When one is young it seems like a very strange and safe place,
But now that I have changed it feels merely odd, cold
And full of interest.
          --John Ashbery, "A Wave"

Sometimes I sense that to put real confidence in my memory I have to get to the end of all rememberings. That seems to say that I forego remembering. And now that strikes me as an accurate description of what it is to have confidence in one's memory.
          --Stanley Cavell, The Claim of Reason


Monday, October 16, 2006
I remember spending a long summer afternoon with a young woman who asked me a lot of questions. I was about five. She was a member of our havurah community. I remember hearing some of her conversation with my parents, some murky yet light notion of these being tests, her wanting to learn something [from me? was she in graduate school?], and then I remember spending time with her in her apartment and on her second-storey porch.
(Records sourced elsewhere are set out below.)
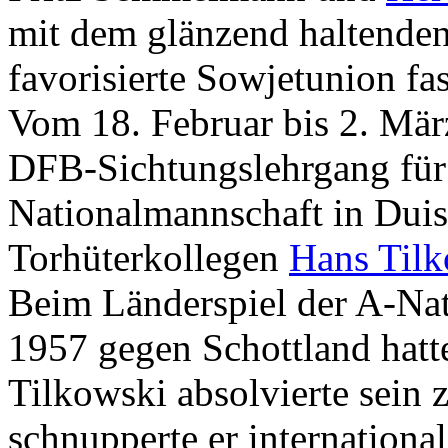
mit dem glänzend haltenden
favorisierte Sowjetunion fa
Vom 18. Februar bis 2. Mä
DFB-Sichtungslehrgang für
Nationalmannschaft in Dui
Torhüterkollegen
Hans Til
Beim Länderspiel der A-Na
1957 gegen Schottland hatte
Tilkowski absolvierte sein 
schnupperte er internationa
She had a table the shape of a spool of thread, possibly a telephone-wire spool. I loved this. It reminded me of dolls' houses or of the scene in Dumbo with the mouse's things: a spool for a table! But this spool was grownup sized, and I could be the mouse. I liked all the things she asked me, all the things she wanted me to do; I liked her; I liked having her attention all to myself all afternoon. Her warm focus felt like sunlight.

I remember that in the winter she killed herself, and I overheard hushed, lost talk at the havurah about car exhaust and the note she left, and where could she be buried, and about her parents' grief. I remember asking my mother why she did that and my mother saying that sometimes people hurt and feel sad in a way that they think will never go away.